#### やること
本文について、次の問いに答えてください。
(a) 有珠山が23年ぶりに噴火したのは何年何月何日か。
(b) 記事は北海道林業試験場研究報告第37号の何ページから何ページに載っているか。
(c) 被害を受けた人工林の樹種は何か。

#### 本文
------------

1977年有珠山噴火による降灰が森林に及ぼした影響その2

1977年有珠山噴火による降灰が森林に及ぼした影響(2)

-樹木の肥大成長と幹の形態-

林業試験場 寺澤和彦・梅木 清・八坂通泰

2000年3月31日、有珠山が23年ぶりに噴火しました。ここでは、前回の噴火時に当試験場で行った調査研究の概要を紹介します。
(北海道林業試験場研究報告 第37号、2000年3月、11ページから25ページ掲載記事)

要旨

1977年有珠山噴火にともなう降灰によって被害を受けたトドマツおよびカラマツの人工林5カ所と広葉樹二次林1カ所において、噴火前から噴火後21年目までの樹木の肥大成長経過を年輪解析によって明らかにするとともに、降灰の影響とみられる幹の異常形態を調査した。

------------

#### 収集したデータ
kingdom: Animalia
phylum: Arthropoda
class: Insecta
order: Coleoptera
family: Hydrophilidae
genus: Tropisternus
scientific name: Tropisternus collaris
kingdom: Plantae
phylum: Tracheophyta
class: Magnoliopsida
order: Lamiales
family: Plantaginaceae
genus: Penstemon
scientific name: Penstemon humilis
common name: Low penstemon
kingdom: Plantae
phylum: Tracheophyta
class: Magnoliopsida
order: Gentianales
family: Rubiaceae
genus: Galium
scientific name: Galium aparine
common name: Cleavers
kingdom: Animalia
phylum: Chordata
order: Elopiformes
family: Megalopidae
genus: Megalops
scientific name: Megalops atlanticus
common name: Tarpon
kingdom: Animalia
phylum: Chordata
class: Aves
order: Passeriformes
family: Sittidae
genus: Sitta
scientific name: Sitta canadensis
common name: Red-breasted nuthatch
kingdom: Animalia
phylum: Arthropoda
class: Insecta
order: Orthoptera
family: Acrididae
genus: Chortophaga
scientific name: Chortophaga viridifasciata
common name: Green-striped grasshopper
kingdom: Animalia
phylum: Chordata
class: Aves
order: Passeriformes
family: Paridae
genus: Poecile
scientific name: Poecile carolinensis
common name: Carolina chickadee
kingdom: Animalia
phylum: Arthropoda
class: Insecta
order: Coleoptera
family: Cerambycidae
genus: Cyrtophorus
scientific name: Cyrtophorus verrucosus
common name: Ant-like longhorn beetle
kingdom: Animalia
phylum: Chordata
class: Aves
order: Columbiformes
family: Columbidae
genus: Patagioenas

------------

#### 解答
(a) 2000年3月31日
(b) 11ページから25ページ
(c) トドマツおよびカラマツ